DATA:
<<<<
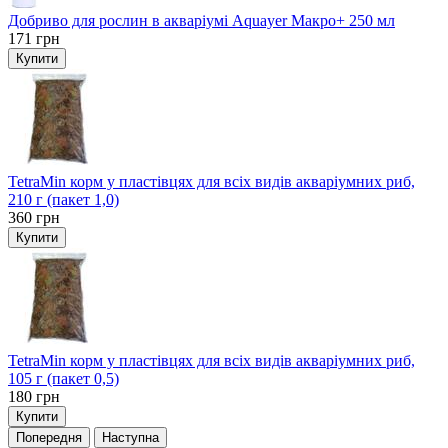
Добриво для рослин в акваріумі Aquayer Макро+ 250 мл
171
грн
Купити
TetraMin корм у пластівцях для всіх видів акваріумних риб,
210 г (пакет 1,0)
360
грн
Купити
TetraMin корм у пластівцях для всіх видів акваріумних риб,
105 г (пакет 0,5)
180
грн
Купити
Попередня
Наступна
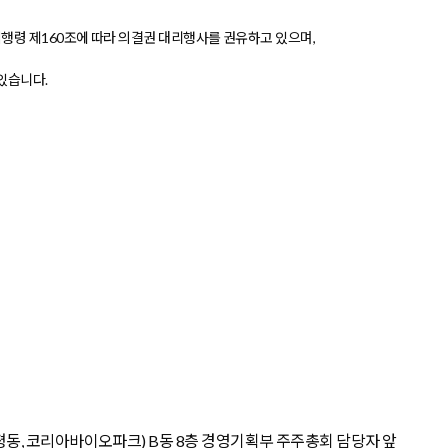
시행령 제
160
조에 따라 의결권 대리행사를 권유하고 있으며
,
 있습니다
.
평동
,
코리아바이오파크
)
B
동
8
층 경영기획부 주주총회 담당자 앞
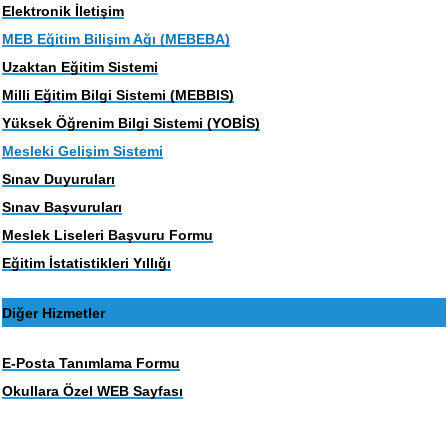
Elektronik İletişim
MEB Eğitim Bilişim Ağı (MEBEBA)
Uzaktan Eğitim Sistemi
Milli Eğitim Bilgi Sistemi (MEBBIS)
Yüksek Öğrenim Bilgi Sistemi (YOBİS)
Mesleki Gelişim Sistemi
Sınav Duyuruları
Sınav Başvuruları
Meslek Liseleri Başvuru Formu
Eğitim İstatistikleri Yıllığı
Diğer Hizmetler
E-Posta Tanımlama Formu
Okullara Özel WEB Sayfası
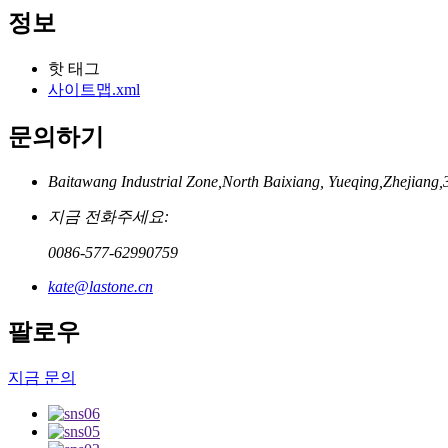
정보
핫 태그
사이트맵.xml
문의하기
Baitawang Industrial Zone,North Baixiang, Yueqing,Zhejian
지금 전화주세요:
0086-577-62990759
kate@lastone.cn
팔로우
지금 문의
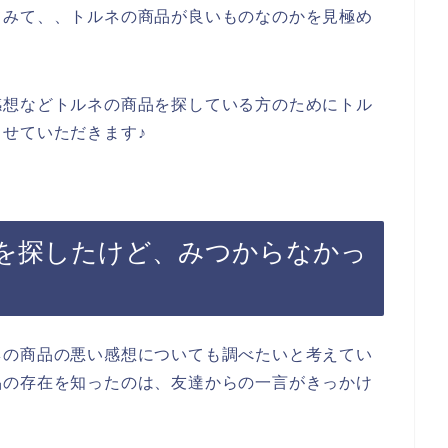
てみて、、トルネの商品が良いものなのかを見極め
感想などトルネの商品を探している方のためにトル
せていただきます♪
を探したけど、みつからなかっ
ネの商品の悪い感想についても調べたいと考えてい
品の存在を知ったのは、友達からの一言がきっかけ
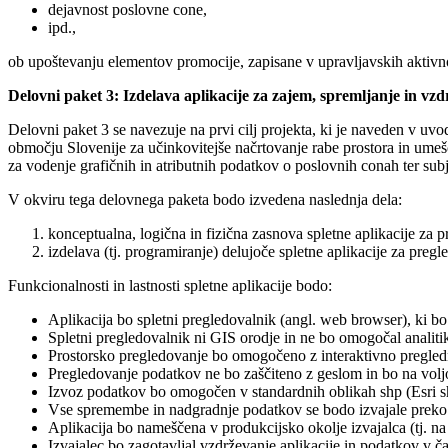
dejavnost poslovne cone,
ipd.,
ob upoštevanju elementov promocije, zapisane v upravljavskih aktivno
Delovni paket 3: Izdelava aplikacije za zajem, spremljanje in vz
Delovni paket 3 se navezuje na prvi cilj projekta, ki je naveden v u
območju Slovenije za učinkovitejše načrtovanje rabe prostora in umešča
za vodenje grafičnih in atributnih podatkov o poslovnih conah ter sub
V okviru tega delovnega paketa bodo izvedena naslednja dela:
konceptualna, logična in fizična zasnova spletne aplikacije za 
izdelava (tj. programiranje) delujoče spletne aplikacije za preg
Funkcionalnosti in lastnosti spletne aplikacije bodo:
Aplikacija bo spletni pregledovalnik (angl. web browser), ki bo
Spletni pregledovalnik ni GIS orodje in ne bo omogočal analit
Prostorsko pregledovanje bo omogočeno z interaktivno pregledn
Pregledovanje podatkov ne bo zaščiteno z geslom in bo na vol
Izvoz podatkov bo omogočen v standardnih oblikah shp (Esri shap
Vse spremembe in nadgradnje podatkov se bodo izvajale preko izv
Aplikacija bo nameščena v produkcijsko okolje izvajalca (tj. na 
Izvajalec bo zagotavljal vzdrževanje aplikacije in podatkov v č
>>>>
PROMPT: Return the material from above in full, exactly as written, with the pictures omitted.

ANSWER BELOW:
Добриво для рослин в акваріумі Aquayer Макро+ 250 мл
171
грн
Купити
TetraMin корм у пластівцях для всіх видів акваріумних риб,
210 г (пакет 1,0)
360
грн
Купити
TetraMin корм у пластівцях для всіх видів акваріумних риб,
105 г (пакет 0,5)
180
грн
Купити
Попередня
Наступна
시행령 제
160
조에 따라 의결권 대리행사를 권유하고 있으며
,
 있습니다
.
평동
,
코리아바이오파크
)
B
동
8
층 경영기획부 주주총회 담당자 앞
Elektronik İletişim
MEB Eğitim Bilişim Ağı (MEBEBA)
Uzaktan Eğitim Sistemi
Milli Eğitim Bilgi Sistemi (MEBBIS)
Yüksek Öğrenim Bilgi Sistemi (YOBİS)
Mesleki Gelişim Sistemi
Sınav Duyuruları
Sınav Başvuruları
Meslek Liseleri Başvuru Formu
Eğitim İstatistikleri Yıllığı
Diğer Hizmetler
E-Posta Tanımlama Formu
Okullara Özel WEB Sayfası
정보
핫 태그
사이트맵.xml
문의하기
Baitawang Industrial Zone,North Baixiang, Yueqing,Zhejian
지금 전화주세요:
0086-577-62990759
kate@lastone.cn
팔로우
지금 문의
てみて、、トルネの商品が良いものなのかを見極め
感想などトルネの商品を探している方のためにトル
せていただきます♪
を探したけど、みつからなかっ
ネの商品の悪い感想についても調べたいと考えてい
品の存在を知ったのは、友達からの一言がきっかけ
dejavnost poslovne cone,
ipd.,
ob upoštevanju elementov promocije, zapisane v upravljavskih aktivno
Delovni paket 3: Izdelava aplikacije za zajem, spremljanje in vz
Delovni paket 3 se navezuje na prvi cilj projekta, ki je naveden v u
območju Slovenije za učinkovitejše načrtovanje rabe prostora in umešča
za vodenje grafičnih in atributnih podatkov o poslovnih conah ter sub
V okviru tega delovnega paketa bodo izvedena naslednja dela:
konceptualna, logična in fizična zasnova spletne aplikacije za 
izdelava (tj. programiranje) delujoče spletne aplikacije za preg
Funkcionalnosti in lastnosti spletne aplikacije bodo:
Aplikacija bo spletni pregledovalnik (angl. web browser), ki bo
Spletni pregledovalnik ni GIS orodje in ne bo omogočal analit
Prostorsko pregledovanje bo omogočeno z interaktivno pregledn
Pregledovanje podatkov ne bo zaščiteno z geslom in bo na vol
Izvoz podatkov bo omogočen v standardnih oblikah shp (Esri shap
Vse spremembe in nadgradnje podatkov se bodo izvajale preko izv
Aplikacija bo nameščena v produkcijsko okolje izvajalca (tj. na 
Izvajalec bo zagotavljal vzdrževanje aplikacije in podatkov v č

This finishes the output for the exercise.